Para o gênio que sempre pediu silencio da plateia, desta vez
ganhará um sonoro aplauso. E de pé. Não há palavras para descrever o quanto
João Gilberto foi importante para a música brasileira. Parafraseando
Dostoievski (se Deus não existe tudo é permitido), digo: se João Gilberto
existe tudo é permitido. Ele conseguiu a proeza de ser cultuado no mundo
inteiro, com uma música simples, mas complexa ao mesmo tempo. Criou uma batida,
uma forma de cantar e deu oportunidade de alguém que tinha um violão de também
tocar, sem vergonha de alguma comparação com cantores de formação. Fora o fato
de ter influenciado toda música brasileira desde o lançamento de seu disco
Chega de Saudade.
Meu depoimento pessoal, também como músico, pode ser
registrado como minha forma de cantar. Graças ao João Gilberto e sua forma
quase de falar ao invés de cantar, faço o mesmo com minha música pop
contemporânea. Essa herança musical, faz com que não precise se profissionalizar
e exagerar nos vocalizes como os americanos. É mais elegante e moderno.
Imagine, até hoje, João Gilberto é moderno. Costumo viajar de carro e no meu
pen drive, sempre está o disco Getz/Gilberto. Um dos meus Top 10 de discos.
Para viajar então...mas posso citar também Chega de Saudade, que foi o divisor
de águas da música. Outro disco que adoro é o intitulado João Gilberto. Tem a
minha música preferida dele chamada É preciso perdoar. Uma daquelas que fica na
cabeça durante o dia. Nesse disco ainda tem as magnificas: Eu vim da Bahia e Eu
quero um samba.
Bela trajetória de quem amava Orlando Silva, mas procurou a
batida perfeita e mudou radicalmente a música, como diria Ruy Castro, 1 minuto
e 59 segundos que definiram de antes e depois.

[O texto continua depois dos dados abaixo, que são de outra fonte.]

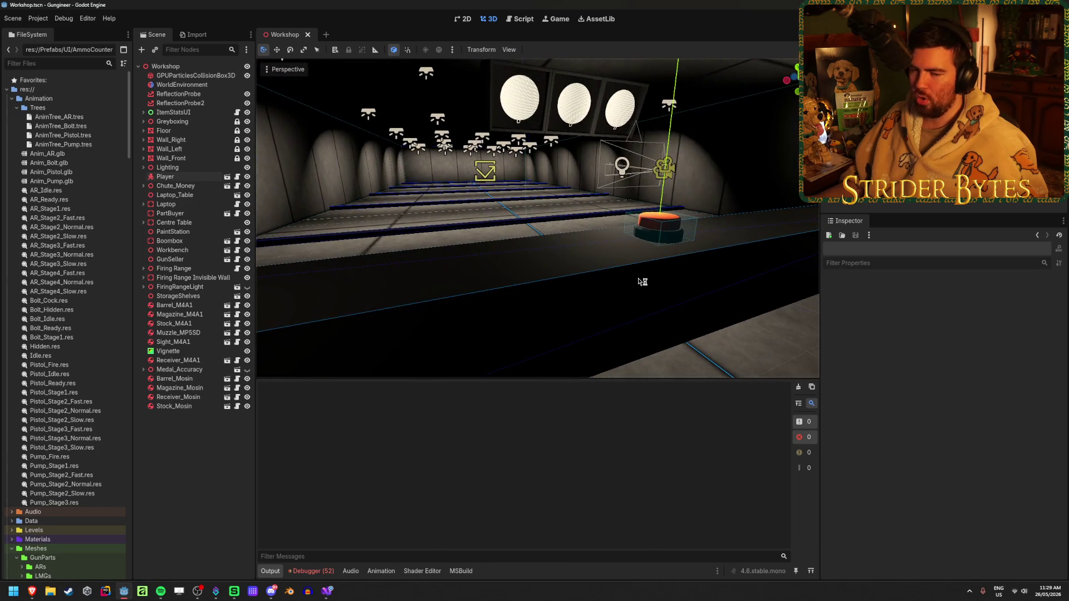
{"action": "key", "text": "d"}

Nada mal ser o influenciador de
músicos como Gilberto Gil, Caetano Veloso, Gal Costa, Maria Bethânia, Chico
Buarque, entre outros. Maravilhoso ser responsável por toda música brasileira
em todos os estilos. Tudo que temos na modernidade, devemos a ele. Podia ser um
ícone com mais alcance, mas sua reclusão a lá Howard Hughes, o impediu.
Poderíamos falar que era generoso com os outros músicos e adorava conversar ao
telefone de madrugada, mas seu gesto de querer sempre seu anonimato preservado,
transformava cada aparição em um grande acontecimento. Como um troféu a ser
exibido. Foi capa do JB, quando fez uma aparição surpresa para tocar Noel Rosa
na rádio, deixando o locutor sem palavras. Mesmo assim, influenciou também
artistas do exterior como Andy Summers, do The Police ou sendo um desejo de
tocar, como com Eric Clapton. Caetano disse: "Eu, você, João/ Girando na
vitrola sem parar/ E o mundo dissonante que nós dois/ Tentamos inventar”.
Teve a dimensão única como artista. Acho que nem ele sabia a
dimensão de seu trabalho para o mundo. Foi o primeiro artista não americano a
ganhar o Grammy de álbum do ano, em 1965. Essa marca só foi repetida de novo,
pelos Beatles. Mas não só na área musical. Toda uma geração se arrebatou com
sua batida. O cinema foi povoado com Bossa Nova. A pele que habito (Almodóvar),
Prenda-me se for capaz (Spielberg), Boyhood, Os irmãos Cara-de-pau, Um homem e
uma mulher, entre muitos outros. Seu ouvido absoluto e sua busca pela perfeição
levaram ao estilo que flertava as vezes com a desafinação e homenageado na
música Desafinado. Foi um momento de exportação de uma alegria brasileira que
João Gilberto proporcionou além das notas musicais. Um músico que conseguiu
colocar seu nome na história da música, que vai perpetuar por séculos. Muitos
passarão, ele é eterno.
Ele, mesmo tentando dissipar a ideia de tristeza das músicas
até então, criou músicas que o país se identificou e se identifica até hoje,
como: Lá vem o Brasil descendo a ladeira. João Gilberto montou o imaginário do Brasil
alegre, no qual nunca vivemos e sempre temos saudade.